I think it makes sense for a lot of people who already have a 16-17kg enduro/park bike, to get a really light and nimble hardtail.
For this, a 1,8kg Al frame makes more sense than a 3,3kg Chromag frame, compliance be damned
  • 1 0
 What pants is @sarahmoore wearing? I can see the logo but can’t place it.
  • 2 0
 Disclaimer: you can't ride this bike longer than 27 years.
  • 1 0
 How does it compare to an XC FS like the Epic Evo, for example?
  • 1 0
 Great first bike for my buddy Kurt.
  • 1 0
 A Shotgun goes great with this frame.
  • 1 0
 I love the Spesh Command Post reference in the background.
  • 2 1
 $2k is a value hardtail. Why is the bike industry failing agin?
  • 1 0
 Very interesting, especially for $1450 US
  • 1 0
 Is it Superboost?
  • 3 0
 No, standard 12 x 148 boost.
  • 3 4
 @Saseba: in that case I’m out. Wheel can’t possibly be strong enough for my use.

GIVEN DATA >>
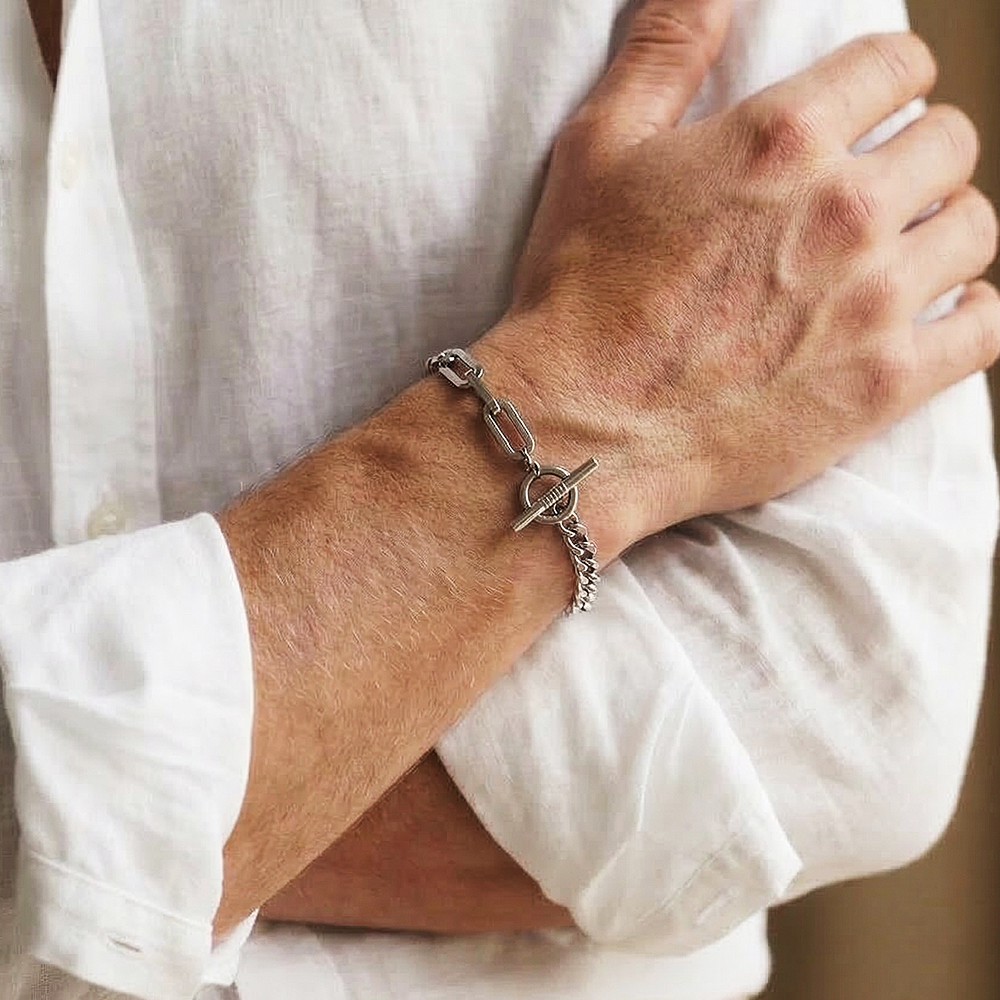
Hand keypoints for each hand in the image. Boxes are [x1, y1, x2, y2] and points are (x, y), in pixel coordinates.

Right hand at [479, 7, 999, 554]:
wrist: (582, 426)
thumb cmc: (579, 291)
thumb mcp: (598, 150)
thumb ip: (665, 53)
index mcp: (782, 137)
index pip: (897, 65)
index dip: (887, 79)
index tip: (872, 107)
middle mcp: (846, 209)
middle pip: (949, 141)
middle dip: (918, 152)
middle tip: (877, 189)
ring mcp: (874, 301)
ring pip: (975, 229)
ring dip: (944, 228)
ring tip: (902, 252)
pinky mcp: (885, 384)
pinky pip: (985, 328)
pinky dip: (969, 312)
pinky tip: (932, 314)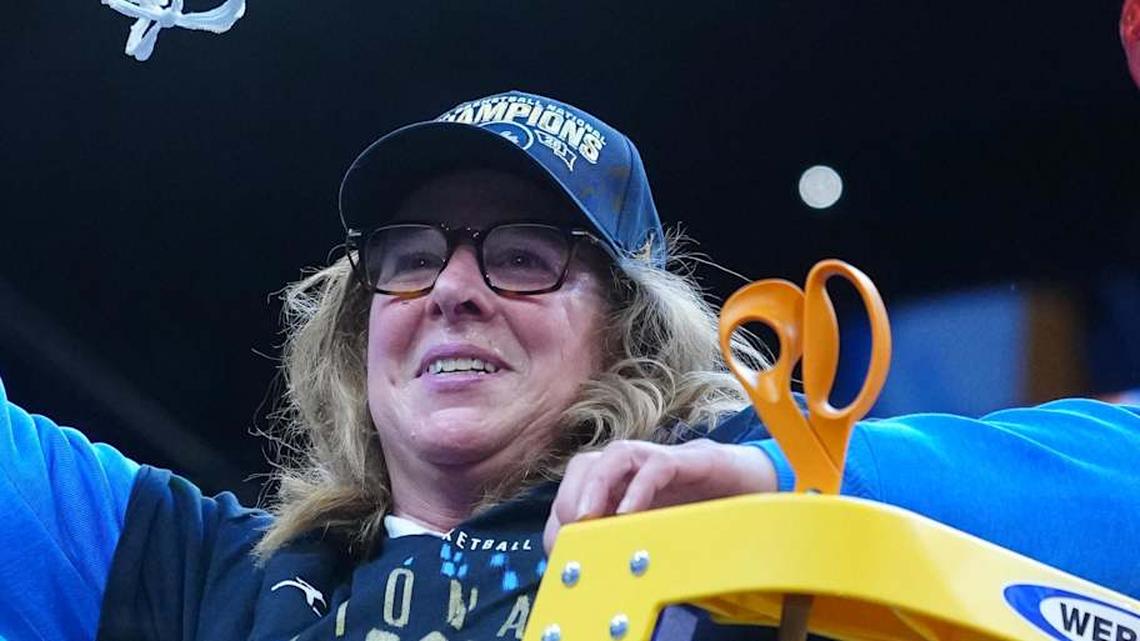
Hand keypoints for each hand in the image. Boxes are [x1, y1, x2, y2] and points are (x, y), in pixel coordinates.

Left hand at [543, 439, 776, 552]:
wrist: (748, 485)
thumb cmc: (695, 507)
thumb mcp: (652, 529)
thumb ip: (623, 541)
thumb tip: (590, 571)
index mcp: (620, 482)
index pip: (574, 488)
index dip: (559, 515)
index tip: (558, 549)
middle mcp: (635, 467)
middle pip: (585, 465)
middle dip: (570, 498)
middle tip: (571, 534)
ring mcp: (660, 460)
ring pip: (616, 455)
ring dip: (596, 485)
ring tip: (588, 518)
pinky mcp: (689, 461)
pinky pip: (658, 466)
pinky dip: (640, 486)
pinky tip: (630, 513)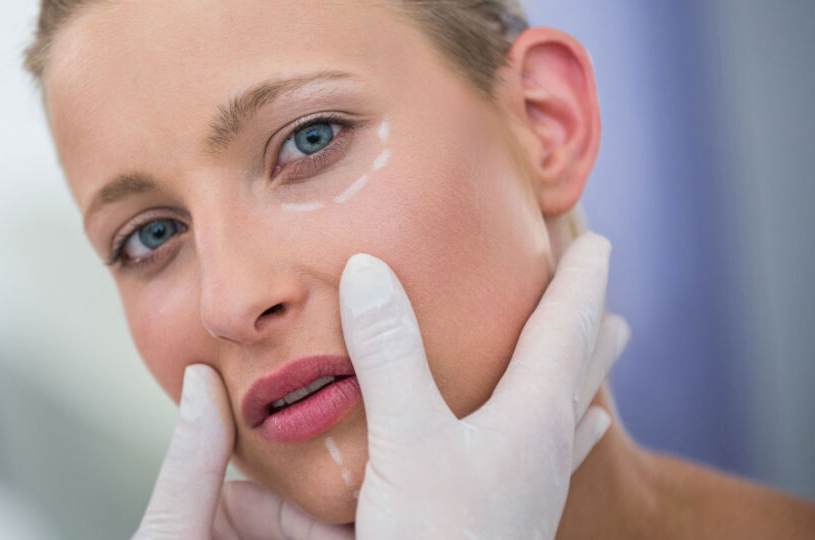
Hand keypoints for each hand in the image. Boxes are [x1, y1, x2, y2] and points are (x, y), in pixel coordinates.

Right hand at [133, 232, 627, 538]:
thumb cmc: (438, 536)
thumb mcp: (407, 439)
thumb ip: (391, 356)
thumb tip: (368, 270)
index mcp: (532, 418)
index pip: (565, 329)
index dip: (580, 280)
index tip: (596, 240)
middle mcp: (541, 448)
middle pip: (577, 371)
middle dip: (587, 326)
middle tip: (602, 292)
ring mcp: (528, 485)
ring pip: (566, 414)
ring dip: (577, 376)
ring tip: (600, 358)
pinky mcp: (505, 514)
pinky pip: (545, 457)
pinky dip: (558, 429)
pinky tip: (559, 441)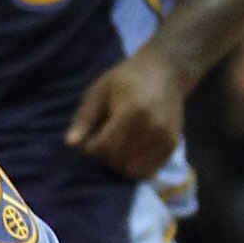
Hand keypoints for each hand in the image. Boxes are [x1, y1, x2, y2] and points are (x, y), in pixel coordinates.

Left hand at [65, 48, 188, 177]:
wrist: (166, 71)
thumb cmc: (126, 78)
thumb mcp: (99, 90)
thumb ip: (84, 117)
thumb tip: (71, 144)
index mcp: (132, 111)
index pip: (103, 147)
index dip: (90, 147)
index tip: (90, 136)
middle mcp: (152, 128)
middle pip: (117, 161)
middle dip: (105, 155)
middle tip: (105, 138)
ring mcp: (165, 138)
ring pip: (133, 171)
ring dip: (120, 163)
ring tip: (118, 144)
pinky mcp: (172, 145)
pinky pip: (149, 171)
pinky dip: (136, 166)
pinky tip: (132, 149)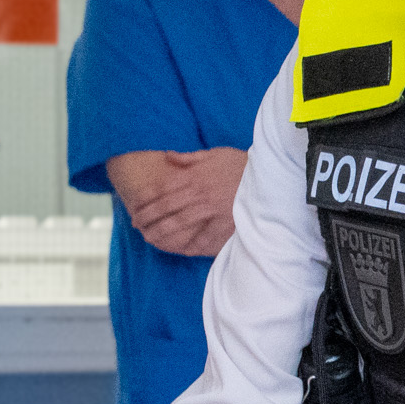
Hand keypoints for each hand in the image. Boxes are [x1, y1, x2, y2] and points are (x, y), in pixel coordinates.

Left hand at [125, 148, 246, 258]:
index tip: (135, 207)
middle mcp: (199, 192)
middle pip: (166, 206)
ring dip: (162, 231)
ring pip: (180, 222)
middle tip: (136, 225)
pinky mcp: (226, 219)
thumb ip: (188, 157)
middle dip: (148, 217)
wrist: (269, 173)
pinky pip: (206, 235)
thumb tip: (168, 156)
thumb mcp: (214, 153)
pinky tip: (183, 250)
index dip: (146, 199)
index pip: (162, 188)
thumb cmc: (242, 163)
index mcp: (194, 176)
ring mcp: (212, 208)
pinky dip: (194, 243)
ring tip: (150, 238)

STUDY QUESTIONS >>
1. Can you update the hardtail comment thread, starting at "For this, a" and ending at "with this frame.", with "Chromag" changed to "steel"?
2. In the hardtail comment thread, what axle standard does the reply to "Is it Superboost?" give?

ANSWERS IN ORDER >>
1.
For this, a 1,8kg Al frame makes more sense than a 3,3kg steel frame, compliance be damned
  • 1 0
 What pants is @sarahmoore wearing? I can see the logo but can’t place it.
  • 2 0
 Disclaimer: you can't ride this bike longer than 27 years.
  • 1 0
 How does it compare to an XC FS like the Epic Evo, for example?
  • 1 0
 Great first bike for my buddy Kurt.
  • 1 0
 A Shotgun goes great with this frame.

2. Standard 12 x 148 boost.